An den Ausfallstraßen wurden zeitgleich rund 150 Fahrzeuge überprüft. Mehrere Personen wurden festgenommen, eine Shisha-Bar wurde geschlossen.

Die Aktion begann gegen 17 Uhr und dauerte bis 1 Uhr in der Nacht. Durchsucht wurden Bars im Bereich Heinrichsallee, Peterstraße, Holzgraben und Adalbert-steinweg. In einem Café am Holzgraben nahmen die Beamten drei Personen wegen des Verdachts auf illegalen Aufenthalt fest.

Verfahren wegen Steuervergehen

In Shisha-Bars in der Heinrichsallee und am Adalbertsteinweg beschlagnahmte der Zoll 20 Kilogramm Tabak; zwei Verfahren wegen Steuervergehen wurden eingeleitet. Eine weitere Shisha-Bar am Adalbertsteinweg musste wegen einer zu hohen Konzentration von Kohlenmonoxid sogar geschlossen werden. Das Ordnungsamt entzog vorläufig die Konzession und versiegelte das Ladenlokal. „Die anwesenden Besucher blieben unverletzt“, sagte der Aachener Polizeisprecher Andreas Müller am Donnerstag.

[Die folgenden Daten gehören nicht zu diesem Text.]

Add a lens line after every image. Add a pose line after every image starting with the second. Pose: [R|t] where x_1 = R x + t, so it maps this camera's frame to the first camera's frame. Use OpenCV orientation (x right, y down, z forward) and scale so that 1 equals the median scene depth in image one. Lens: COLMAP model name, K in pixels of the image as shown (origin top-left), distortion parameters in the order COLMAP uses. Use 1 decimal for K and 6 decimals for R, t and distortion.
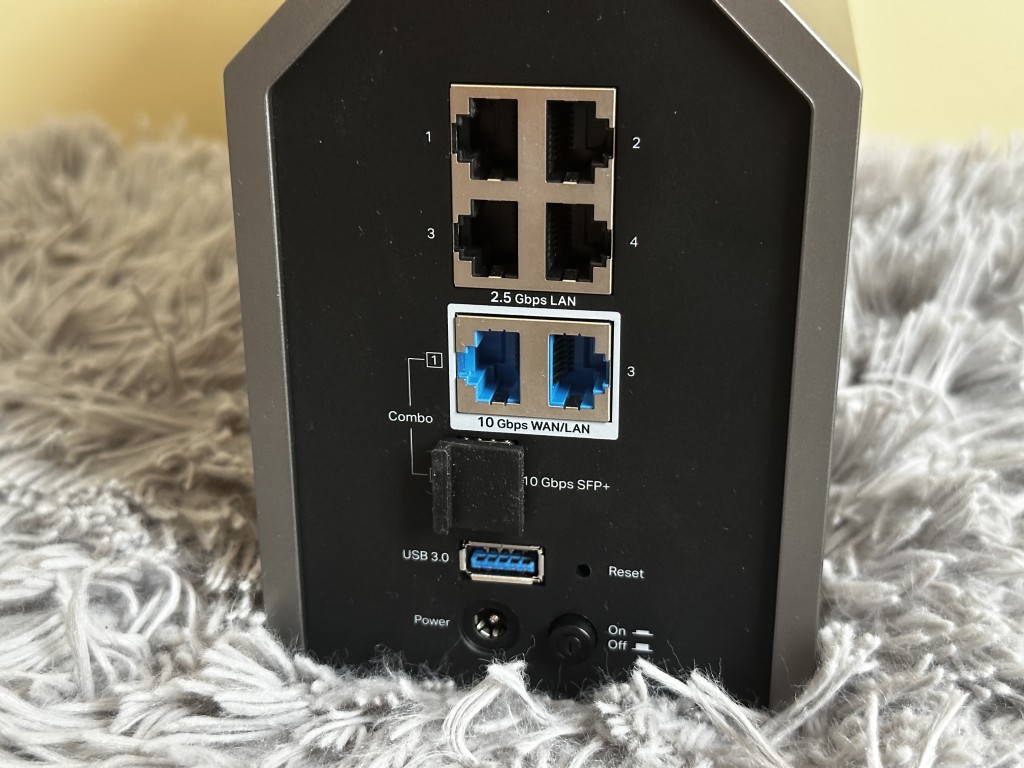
lens RADIAL K [[1398.1, 0, 512.1], [0, 1398.1, 391.6], [0, 0, 1]] dist [0.251517, 0.000000]
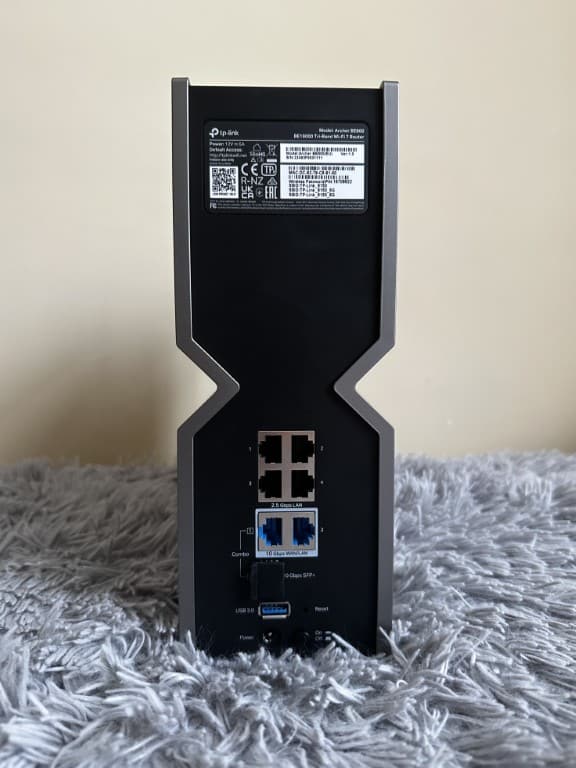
lens RADIAL K [[576.3, 0, 268.8], [0, 576.3, 384.3], [0, 0, 1]] dist [-0.045391, -0.007764]
pose [[0.975506, -0.012699, 0.219605, -0.252323], [0.080384, 0.949866, -0.302148, 0.045040], [-0.204759, 0.312400, 0.927621, -0.117338]]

Fünf Kontrollstellen an Ausfallstraßen wurden eingerichtet, an denen insgesamt 149 Fahrzeuge gestoppt und überprüft wurden. Neben der allgemeinen Verkehrsüberwachung hatten die Beamten nach Angaben der Pressestelle der städteregionalen Polizei dort die An- und Abreiserouten organisierter Autodiebesbanden im Visier. Etliche Verkehrsverstöße wurden registriert, vier Strafverfahren wegen Drogendelikten und eines wegen Verstoßes gegen das Aufenthaltsgesetz eingeleitet. „Bei einer Person wurde eine Blutprobe angeordnet“, heißt es im Einsatzbericht.

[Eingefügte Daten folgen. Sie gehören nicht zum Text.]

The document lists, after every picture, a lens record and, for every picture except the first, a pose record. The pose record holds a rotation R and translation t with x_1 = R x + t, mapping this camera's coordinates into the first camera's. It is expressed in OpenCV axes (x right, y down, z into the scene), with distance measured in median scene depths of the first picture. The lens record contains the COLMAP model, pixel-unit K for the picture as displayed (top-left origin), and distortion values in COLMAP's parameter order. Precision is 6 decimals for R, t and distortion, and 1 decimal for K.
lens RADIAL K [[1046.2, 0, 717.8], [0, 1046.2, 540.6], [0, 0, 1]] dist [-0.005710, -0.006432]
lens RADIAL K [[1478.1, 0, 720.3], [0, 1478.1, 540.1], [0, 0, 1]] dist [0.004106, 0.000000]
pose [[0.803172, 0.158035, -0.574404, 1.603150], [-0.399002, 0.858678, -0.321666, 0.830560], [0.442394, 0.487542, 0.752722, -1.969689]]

Wie die Pressestelle weiter angab, diente der Einsatz neben der Bekämpfung der Straßen- und Drogenkriminalität auch der Erlangung von Erkenntnissen und der Stärkung des Sicherheitsgefühls in der Bevölkerung. Er sei Teil des sogenannten „Citykonzeptes“, des gesamtpolizeilichen Sicherheitskonzeptes, und werde regelmäßig durchgeführt.